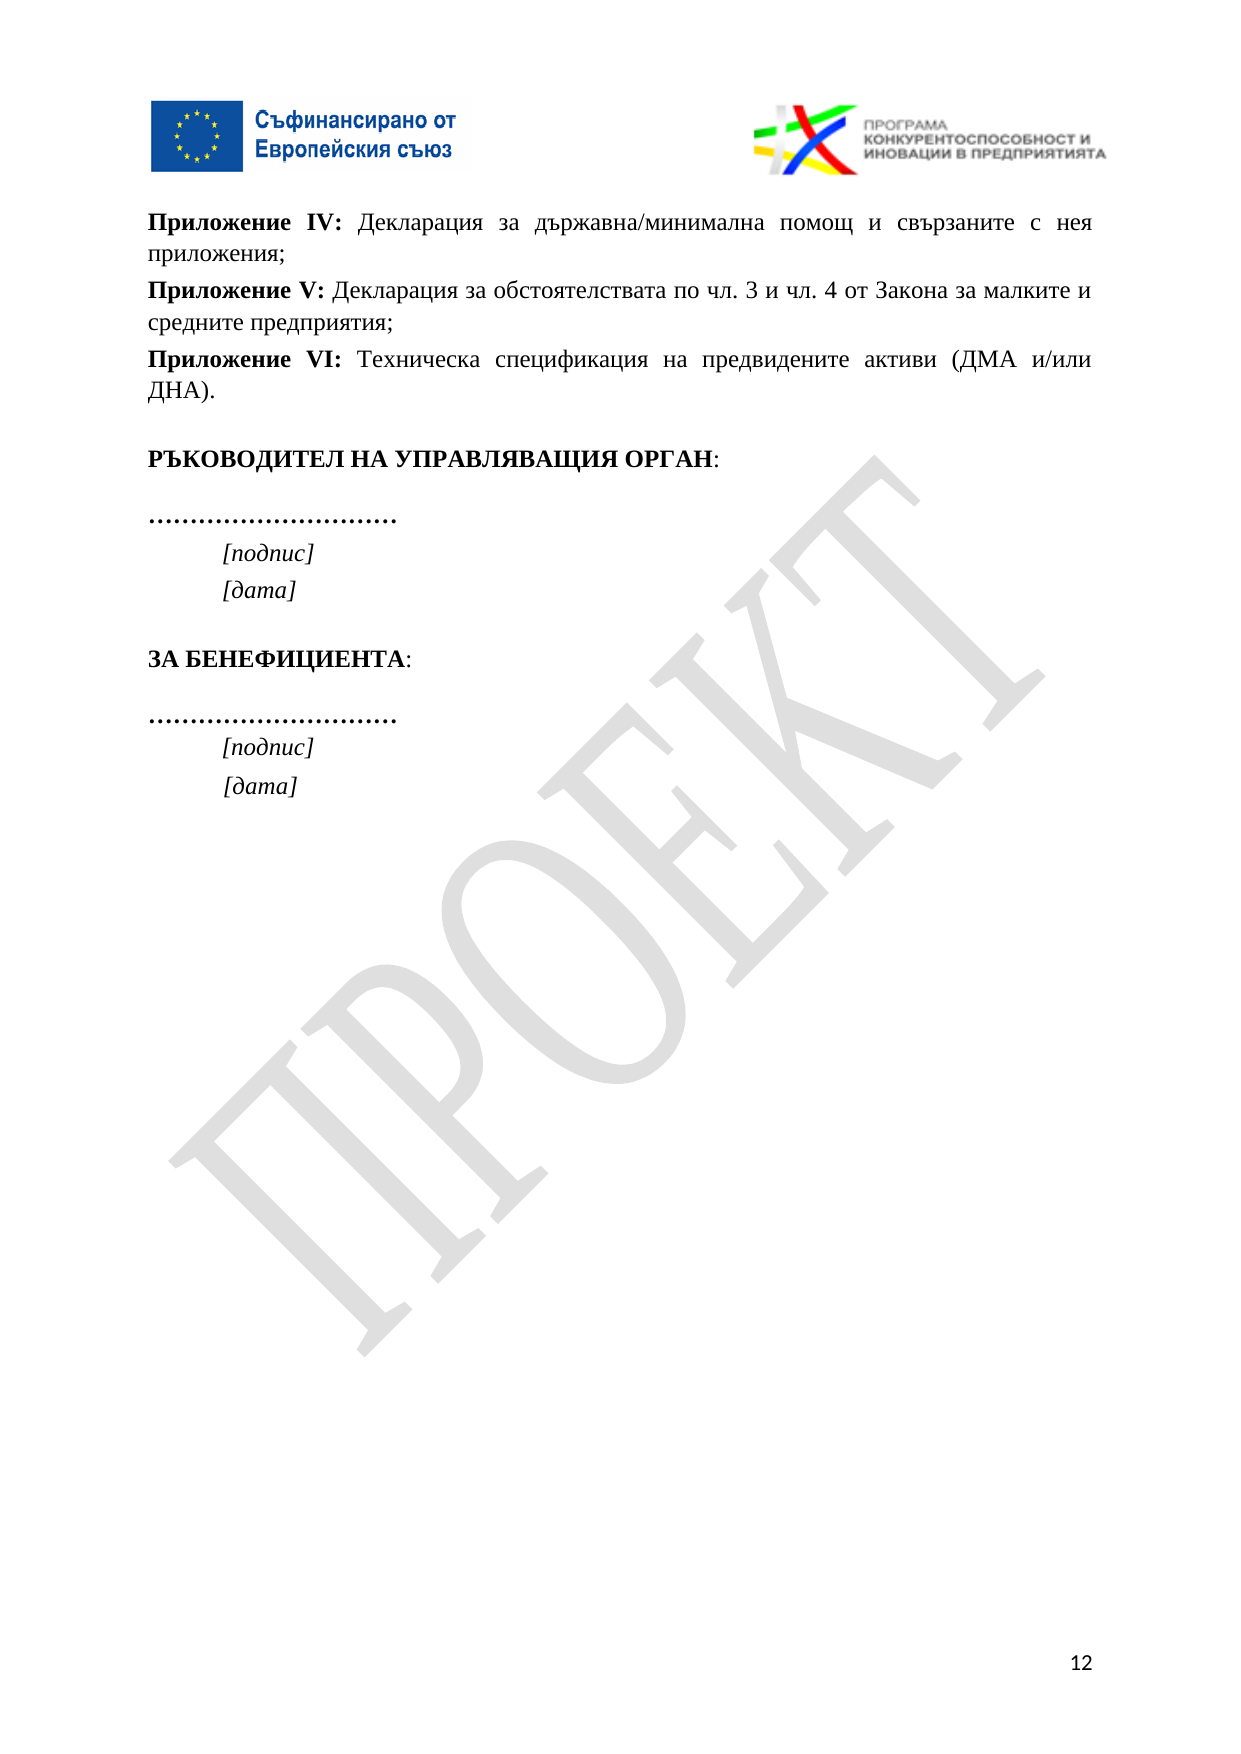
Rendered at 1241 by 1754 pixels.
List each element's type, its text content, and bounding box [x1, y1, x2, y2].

text [подпис] [148, 732, 1092, 761]
text Приложение V: Декларация за обстоятелствата по чл. 3 и чл. 4 от Закона за малките и средните предприятия; [148, 276, 1092, 336]
text ………………………… [148, 701, 1092, 729]
text РЪКОВОДИТЕЛ НА УПРАВЛЯВАЩИЯ ОРГАН: [148, 444, 1092, 473]
text Приложение VI: Техническа спецификация на предвидените активи (ДМА и/или ДНА). [148, 344, 1092, 404]
picture [751, 97, 1107, 181]
picture [147, 97, 473, 173]
text ЗА БЕНЕФИЦИЕНТА: [148, 644, 1092, 673]
text [подпис] [148, 538, 1092, 567]
text [дата] [148, 576, 1092, 604]
text Приложение IV: Декларация за държавнa/минималнa помощ и свързаните с нея приложения; [148, 207, 1092, 267]
text [дата] [148, 771, 1092, 800]
text ………………………… [148, 501, 1092, 529]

· · ·

PROBLEM STATEMENT: The answer must contain only the lines from the one with "List each element's" to the end of the entries above, each written out exactly.

TASK ANSWER:
List each element's type, its text content, and bounding box [x1, y1, x2, y2].

text [подпис] [148, 732, 1092, 761]
text Приложение V: Декларация за обстоятелствата по чл. 3 и чл. 4 от Закона за малките и средните предприятия; [148, 276, 1092, 336]
text ………………………… [148, 701, 1092, 729]
text РЪКОВОДИТЕЛ НА УПРАВЛЯВАЩИЯ ОРГАН: [148, 444, 1092, 473]
text Приложение VI: Техническа спецификация на предвидените активи (ДМА и/или ДНА). [148, 344, 1092, 404]
picture [751, 97, 1107, 181]
picture [147, 97, 473, 173]
text ЗА БЕНЕФИЦИЕНТА: [148, 644, 1092, 673]
text [подпис] [148, 538, 1092, 567]
text [дата] [148, 576, 1092, 604]
text Приложение IV: Декларация за държавнa/минималнa помощ и свързаните с нея приложения; [148, 207, 1092, 267]
text [дата] [148, 771, 1092, 800]
text ………………………… [148, 501, 1092, 529]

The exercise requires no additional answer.